Germany should leave the eurozone if it is not ready to step up and “lead” the union, financier George Soros said. His comment comes days before by Germany's constitutional court will take the crucial decision on the eurozone's bailout fund.
Billionaire financier and philanthropist, Soros says that by leaving, Germany will save the whole currency union and "the problems of the eurozone would get better.”
"A German exit would be a disruptive but manageable one-time event, instead of the chaotic and protracted domino effect of one debtor country after another being forced out of the euro by speculation and capital flight," the financier wrote in his analysis, published by the New York review of books.
“If the members of the euro cannot live together without pushing their union into a lasting depression, they would be better off separating by mutual consent,” Soros continues.
However, he writes, that his preferred scenario is that Germany chooses to behave like a “benevolent hegemon” towards its partners and stays, rather leaves the currency block.
But at the same time, he says, whether Germany decides to leave or to stay, either alternative would be better than to persist on the current course.
In his lengthy essay on the “tragedy” of Europe, Soros looks to the past, saying that from the very beginning “euro was an incomplete currency”, because it “had a central bank, but did not have a treasury”. But leaders preferred to turn a blind eye to the problem and only realized that “at the onset of the Greek crisis”, which later spread to deficit countries, and “eventually the very survival of the euro came into question”.
“The policies pursued under German leadership will likely hold the euro together for an indefinite period, but not forever,” Soros writes.

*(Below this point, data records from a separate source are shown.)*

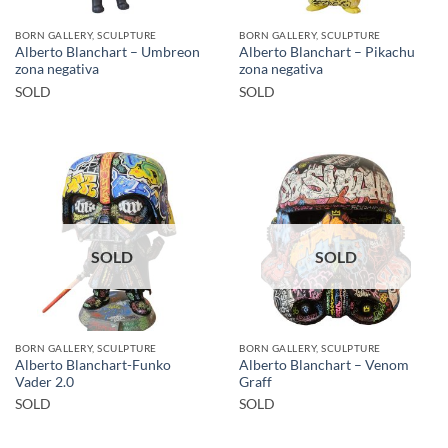
BORN GALLERY, SCULPTURE
BORN GALLERY, SCULPTURE
Alberto Blanchart – Umbreon
Alberto Blanchart – Pikachu
zona negativa
zona negativa
SOLD
SOLD
SOLD
SOLD
BORN GALLERY, SCULPTURE
BORN GALLERY, SCULPTURE
Alberto Blanchart-Funko
Alberto Blanchart – Venom
Vader 2.0
Graff
SOLD
SOLD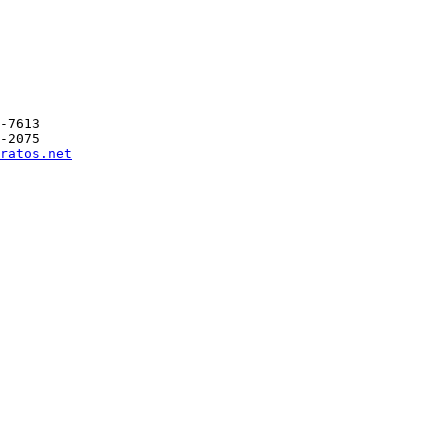
-7613

-2075

ratos.net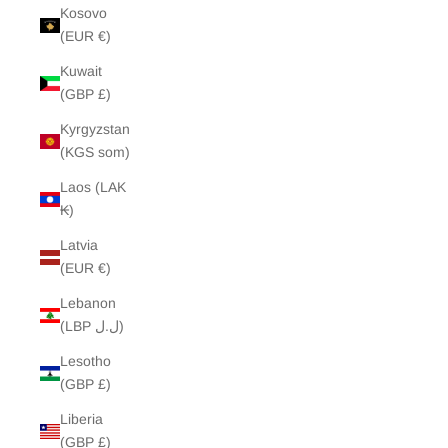
Kosovo
(EUR €)
Kuwait
(GBP £)
Kyrgyzstan
(KGS som)
Laos (LAK
₭)
Latvia
(EUR €)
Lebanon
(LBP ل.ل)
Lesotho
(GBP £)
Liberia
(GBP £)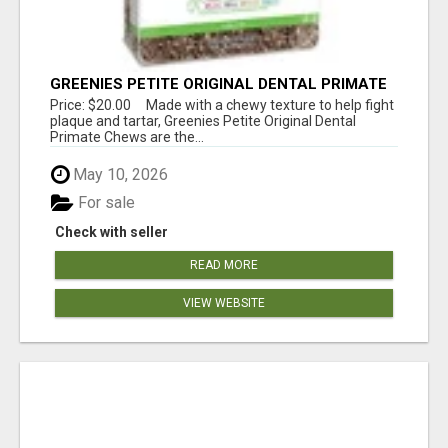
GREENIES PETITE ORIGINAL DENTAL PRIMATE
CHEWS
Price: $20.00 Made with a chewy texture to help fight
plaque and tartar, Greenies Petite Original Dental
Primate Chews are the...
May 10, 2026
For sale
Check with seller
READ MORE
VIEW WEBSITE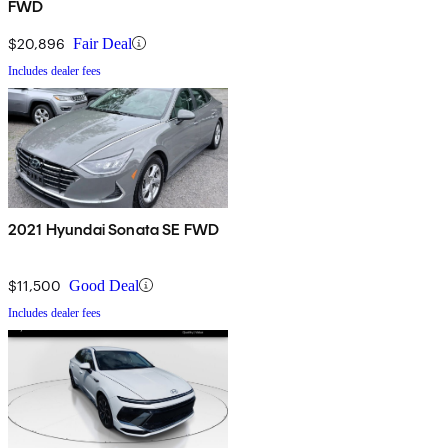
FWD
$20,896
Fair Deal
Includes dealer fees
2021 Hyundai Sonata SE FWD
$11,500
Good Deal
Includes dealer fees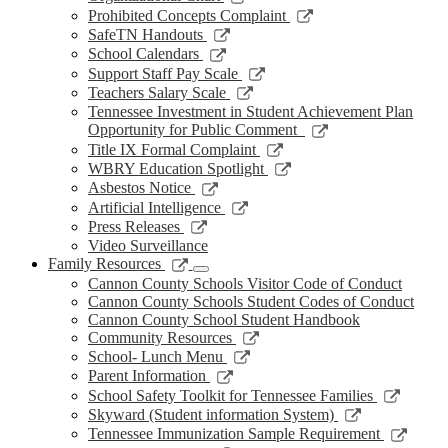
window
new
a
in
opens
Link
Prohibited Concepts Complaint
window
new
a
in
opens
Link
SafeTN Handouts
window
new
a
in
opens
Link
School Calendars
window
new
a
in
opens
Link
Support Staff Pay Scale
window
new
a
in
opens
Link
Teachers Salary Scale
window
new
a
in
opens
Tennessee Investment in Student Achievement Plan
window
new
a
in
Link
Opportunity for Public Comment
window
new
a
opens
Link
Title IX Formal Complaint
window
new
in
opens
Link
WBRY Education Spotlight
window
a
in
opens
Link
Asbestos Notice
new
a
in
opens
Link
Artificial Intelligence
window
new
a
in
opens
Link
Press Releases
window
new
a
in
opens
Video Surveillance
window
new
a
in
Link
Family Resources
window
new
a
opens
Cannon County Schools Visitor Code of Conduct
window
new
in
Cannon County Schools Student Codes of Conduct
window
a
Cannon County School Student Handbook
new
Link
Community Resources
window
opens
Link
School- Lunch Menu
in
opens
Link
Parent Information
a
in
opens
Link
School Safety Toolkit for Tennessee Families
new
a
in
opens
Link
Skyward (Student information System)
window
new
a
in
opens
Link
Tennessee Immunization Sample Requirement
window
new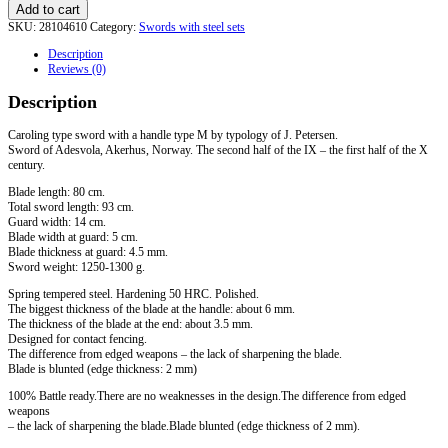
Add to cart
SKU:
28104610
Category:
Swords with steel sets
Description
Reviews (0)
Description
Caroling type sword with a handle type M by typology of J. Petersen.
Sword of Adesvola, Akerhus, Norway. The second half of the IX – the first half of the X
century.
Blade length: 80 cm.
Total sword length: 93 cm.
Guard width: 14 cm.
Blade width at guard: 5 cm.
Blade thickness at guard: 4.5 mm.
Sword weight: 1250-1300 g.
Spring tempered steel. Hardening 50 HRC. Polished.
The biggest thickness of the blade at the handle: about 6 mm.
The thickness of the blade at the end: about 3.5 mm.
Designed for contact fencing.
The difference from edged weapons – the lack of sharpening the blade.
Blade is blunted (edge ​​thickness: 2 mm)
100% Battle ready.There are no weaknesses in the design.The difference from edged
weapons
– the lack of sharpening the blade.Blade blunted (edge thickness of 2 mm).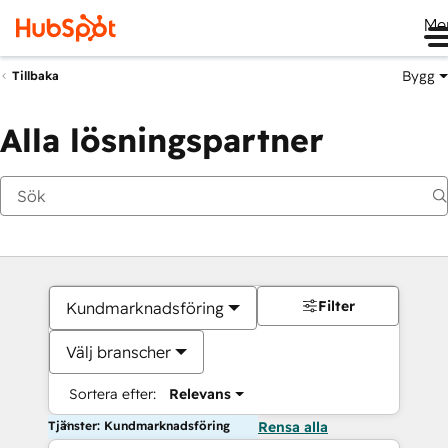
Me
Bygg
Tillbaka
Alla lösningspartner
Filter
Kundmarknadsföring
Välj branscher
Sortera efter:
Relevans
Tjänster: Kundmarknadsföring
Rensa alla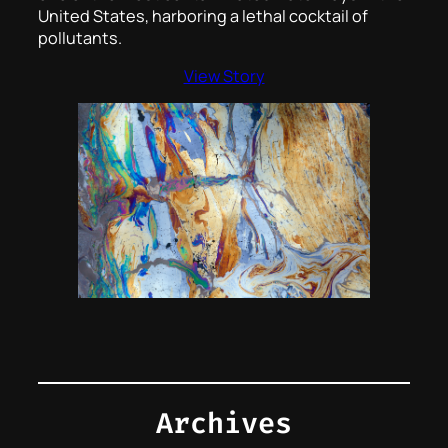
United States, harboring a lethal cocktail of
pollutants.
View Story
Archives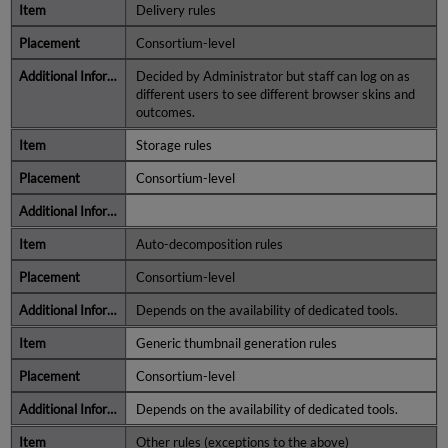
Delivery rules
Consortium-level
Decided by Administrator but staff can log on as
different users to see different browser skins and
outcomes.
Storage rules
Consortium-level
Auto-decomposition rules
Consortium-level
Depends on the availability of dedicated tools.
Generic thumbnail generation rules
Consortium-level
Depends on the availability of dedicated tools.
Other rules (exceptions to the above)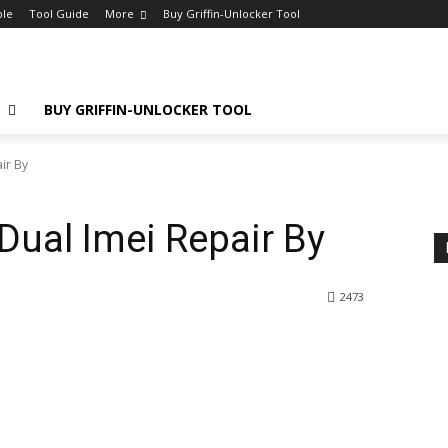
ple
Tool Guide
More
Buy Griffin-Unlocker Tool
E
BUY GRIFFIN-UNLOCKER TOOL
ir By
Dual Imei Repair By
2473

One of the problems, financier says, is that the “division of the European Union into creditor and debtor countries with the creditors dictating terms is politically unacceptable for many Europeans.”
“If and when the euro eventually breaks up it will destroy the common market and the European Union,” he writes. “The later it happens, the worse the ultimate outcome.”
“That is such a dismal prospect that it is time to consider alternatives,” Soros warns.
However, if Germany decides to be a “benevolent hegemon,” this may lead the Eurozone from its looming depression.
But there is one condition. The eurozone should aim for nominal growth of at least 5 per cent, with higher inflation – for a limited period – so that Europe “grows its way out of its excessive debt burden.”
“We can hope Germany, when put to the choice, will choose to exercise benevolent leadership rather than to suffer the losses connected with leaving the euro,” Soros concludes.
The essay comes just a few days before the Eurozone's D-day. On Wednesday the panel of eight judges from Germany’s Constitutional Court will pass their judgment on whether the eurozone has a chance of survival.
If the judges rule that the European Stability Mechanism (ESM), which was due to start in July, is compliant with the German constitution, the final obstacle will be overcome in establishing a €700 billion bailout fund to support struggling eurozone economies.